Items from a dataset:
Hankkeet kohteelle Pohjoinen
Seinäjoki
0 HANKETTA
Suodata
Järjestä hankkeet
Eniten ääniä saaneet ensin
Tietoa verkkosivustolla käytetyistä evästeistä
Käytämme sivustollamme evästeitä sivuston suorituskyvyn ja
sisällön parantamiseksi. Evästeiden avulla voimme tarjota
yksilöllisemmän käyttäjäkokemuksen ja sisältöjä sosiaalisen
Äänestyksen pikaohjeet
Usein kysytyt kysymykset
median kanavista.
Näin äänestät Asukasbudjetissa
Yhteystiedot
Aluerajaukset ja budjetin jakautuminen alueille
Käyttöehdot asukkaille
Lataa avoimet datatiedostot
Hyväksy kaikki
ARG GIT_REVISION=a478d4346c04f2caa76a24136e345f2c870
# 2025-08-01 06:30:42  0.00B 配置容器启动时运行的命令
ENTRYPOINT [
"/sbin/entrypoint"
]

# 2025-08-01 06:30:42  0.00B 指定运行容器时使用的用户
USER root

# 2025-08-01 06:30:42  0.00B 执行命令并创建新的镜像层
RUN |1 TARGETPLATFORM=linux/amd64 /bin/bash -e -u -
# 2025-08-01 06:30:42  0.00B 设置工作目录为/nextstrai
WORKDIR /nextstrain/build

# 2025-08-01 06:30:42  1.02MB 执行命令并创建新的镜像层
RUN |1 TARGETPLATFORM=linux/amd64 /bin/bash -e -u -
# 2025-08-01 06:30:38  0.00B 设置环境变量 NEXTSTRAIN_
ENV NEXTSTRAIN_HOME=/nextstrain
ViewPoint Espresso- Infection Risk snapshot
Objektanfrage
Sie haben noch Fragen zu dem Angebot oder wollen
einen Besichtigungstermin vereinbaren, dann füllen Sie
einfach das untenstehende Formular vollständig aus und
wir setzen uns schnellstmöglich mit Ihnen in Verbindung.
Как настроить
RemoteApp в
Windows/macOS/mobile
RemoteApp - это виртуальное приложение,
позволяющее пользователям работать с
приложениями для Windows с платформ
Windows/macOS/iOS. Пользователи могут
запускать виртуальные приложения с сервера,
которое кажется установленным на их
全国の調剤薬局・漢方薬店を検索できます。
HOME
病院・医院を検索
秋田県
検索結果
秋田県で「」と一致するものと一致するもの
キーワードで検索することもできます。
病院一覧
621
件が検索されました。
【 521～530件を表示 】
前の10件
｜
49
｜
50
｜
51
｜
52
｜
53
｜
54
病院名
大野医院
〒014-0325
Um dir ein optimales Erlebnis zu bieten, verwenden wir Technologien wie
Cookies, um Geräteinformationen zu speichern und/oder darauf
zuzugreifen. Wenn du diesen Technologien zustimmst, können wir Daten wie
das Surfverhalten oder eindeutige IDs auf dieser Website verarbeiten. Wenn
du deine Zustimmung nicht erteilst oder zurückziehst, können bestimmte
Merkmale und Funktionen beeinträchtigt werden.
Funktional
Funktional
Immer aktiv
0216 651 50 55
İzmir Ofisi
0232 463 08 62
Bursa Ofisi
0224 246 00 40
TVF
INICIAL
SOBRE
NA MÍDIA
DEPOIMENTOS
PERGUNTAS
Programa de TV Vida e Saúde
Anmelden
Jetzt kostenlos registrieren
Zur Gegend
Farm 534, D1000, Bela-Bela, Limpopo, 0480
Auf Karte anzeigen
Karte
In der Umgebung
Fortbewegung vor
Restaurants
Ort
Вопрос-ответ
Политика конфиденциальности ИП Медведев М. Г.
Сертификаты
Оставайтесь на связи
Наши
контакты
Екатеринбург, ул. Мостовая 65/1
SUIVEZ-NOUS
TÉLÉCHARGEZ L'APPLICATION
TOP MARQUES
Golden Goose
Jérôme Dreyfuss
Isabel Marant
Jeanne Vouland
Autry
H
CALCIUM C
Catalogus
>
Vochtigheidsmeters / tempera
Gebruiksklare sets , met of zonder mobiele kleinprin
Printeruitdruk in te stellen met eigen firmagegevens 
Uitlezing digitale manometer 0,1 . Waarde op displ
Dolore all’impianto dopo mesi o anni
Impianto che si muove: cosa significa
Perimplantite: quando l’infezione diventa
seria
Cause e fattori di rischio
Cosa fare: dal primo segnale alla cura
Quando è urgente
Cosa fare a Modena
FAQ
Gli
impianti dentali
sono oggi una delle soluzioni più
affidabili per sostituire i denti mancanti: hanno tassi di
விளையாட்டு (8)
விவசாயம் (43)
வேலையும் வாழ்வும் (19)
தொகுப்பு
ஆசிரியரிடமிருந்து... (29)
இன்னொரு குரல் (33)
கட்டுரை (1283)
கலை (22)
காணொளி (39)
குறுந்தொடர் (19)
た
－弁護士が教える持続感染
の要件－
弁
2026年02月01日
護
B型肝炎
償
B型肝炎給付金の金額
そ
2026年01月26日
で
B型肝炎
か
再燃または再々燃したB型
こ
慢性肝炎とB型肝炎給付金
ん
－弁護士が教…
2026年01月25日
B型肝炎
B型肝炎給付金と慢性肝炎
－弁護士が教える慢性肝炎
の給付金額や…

PROBLEM TO WORK ON – Write out the records again so that each line matches the original exactly.

ANSWER TO THIS PROBLEM –
Hankkeet kohteelle Pohjoinen
Seinäjoki
0 HANKETTA
Suodata
Järjestä hankkeet
Eniten ääniä saaneet ensin
Tietoa verkkosivustolla käytetyistä evästeistä
Käytämme sivustollamme evästeitä sivuston suorituskyvyn ja
sisällön parantamiseksi. Evästeiden avulla voimme tarjota
yksilöllisemmän käyttäjäkokemuksen ja sisältöjä sosiaalisen
Äänestyksen pikaohjeet
Usein kysytyt kysymykset
median kanavista.
Näin äänestät Asukasbudjetissa
Yhteystiedot
Aluerajaukset ja budjetin jakautuminen alueille
Käyttöehdot asukkaille
Lataa avoimet datatiedostot
Hyväksy kaikki
ARG GIT_REVISION=a478d4346c04f2caa76a24136e345f2c870
# 2025-08-01 06:30:42  0.00B 配置容器启动时运行的命令
ENTRYPOINT [
"/sbin/entrypoint"
]

# 2025-08-01 06:30:42  0.00B 指定运行容器时使用的用户
USER root

# 2025-08-01 06:30:42  0.00B 执行命令并创建新的镜像层
RUN |1 TARGETPLATFORM=linux/amd64 /bin/bash -e -u -
# 2025-08-01 06:30:42  0.00B 设置工作目录为/nextstrai
WORKDIR /nextstrain/build

# 2025-08-01 06:30:42  1.02MB 执行命令并创建新的镜像层
RUN |1 TARGETPLATFORM=linux/amd64 /bin/bash -e -u -
# 2025-08-01 06:30:38  0.00B 设置环境变量 NEXTSTRAIN_
ENV NEXTSTRAIN_HOME=/nextstrain
ViewPoint Espresso- Infection Risk snapshot
Objektanfrage
Sie haben noch Fragen zu dem Angebot oder wollen
einen Besichtigungstermin vereinbaren, dann füllen Sie
einfach das untenstehende Formular vollständig aus und
wir setzen uns schnellstmöglich mit Ihnen in Verbindung.
Как настроить
RemoteApp в
Windows/macOS/mobile
RemoteApp - это виртуальное приложение,
позволяющее пользователям работать с
приложениями для Windows с платформ
Windows/macOS/iOS. Пользователи могут
запускать виртуальные приложения с сервера,
которое кажется установленным на их
全国の調剤薬局・漢方薬店を検索できます。
HOME
病院・医院を検索
秋田県
検索結果
秋田県で「」と一致するものと一致するもの
キーワードで検索することもできます。
病院一覧
621
件が検索されました。
【 521～530件を表示 】
前の10件
｜
49
｜
50
｜
51
｜
52
｜
53
｜
54
病院名
大野医院
〒014-0325
Um dir ein optimales Erlebnis zu bieten, verwenden wir Technologien wie
Cookies, um Geräteinformationen zu speichern und/oder darauf
zuzugreifen. Wenn du diesen Technologien zustimmst, können wir Daten wie
das Surfverhalten oder eindeutige IDs auf dieser Website verarbeiten. Wenn
du deine Zustimmung nicht erteilst oder zurückziehst, können bestimmte
Merkmale und Funktionen beeinträchtigt werden.
Funktional
Funktional
Immer aktiv
0216 651 50 55
İzmir Ofisi
0232 463 08 62
Bursa Ofisi
0224 246 00 40
TVF
INICIAL
SOBRE
NA MÍDIA
DEPOIMENTOS
PERGUNTAS
Programa de TV Vida e Saúde
Anmelden
Jetzt kostenlos registrieren
Zur Gegend
Farm 534, D1000, Bela-Bela, Limpopo, 0480
Auf Karte anzeigen
Karte
In der Umgebung
Fortbewegung vor
Restaurants
Ort
Вопрос-ответ
Политика конфиденциальности ИП Медведев М. Г.
Сертификаты
Оставайтесь на связи
Наши
контакты
Екатеринбург, ул. Мостовая 65/1
SUIVEZ-NOUS
TÉLÉCHARGEZ L'APPLICATION
TOP MARQUES
Golden Goose
Jérôme Dreyfuss
Isabel Marant
Jeanne Vouland
Autry
H
CALCIUM C
Catalogus
>
Vochtigheidsmeters / tempera
Gebruiksklare sets , met of zonder mobiele kleinprin
Printeruitdruk in te stellen met eigen firmagegevens 
Uitlezing digitale manometer 0,1 . Waarde op displ
Dolore all’impianto dopo mesi o anni
Impianto che si muove: cosa significa
Perimplantite: quando l’infezione diventa
seria
Cause e fattori di rischio
Cosa fare: dal primo segnale alla cura
Quando è urgente
Cosa fare a Modena
FAQ
Gli
impianti dentali
sono oggi una delle soluzioni più
affidabili per sostituire i denti mancanti: hanno tassi di
விளையாட்டு (8)
விவசாயம் (43)
வேலையும் வாழ்வும் (19)
தொகுப்பு
ஆசிரியரிடமிருந்து... (29)
இன்னொரு குரல் (33)
கட்டுரை (1283)
கலை (22)
காணொளி (39)
குறுந்தொடர் (19)
た
－弁護士が教える持続感染
の要件－
弁
2026年02月01日
護
B型肝炎
償
B型肝炎給付金の金額
そ
2026年01月26日
で
B型肝炎
か
再燃または再々燃したB型
こ
慢性肝炎とB型肝炎給付金
ん
－弁護士が教…
2026年01月25日
B型肝炎
B型肝炎給付金と慢性肝炎
－弁護士が教える慢性肝炎
の給付金額や…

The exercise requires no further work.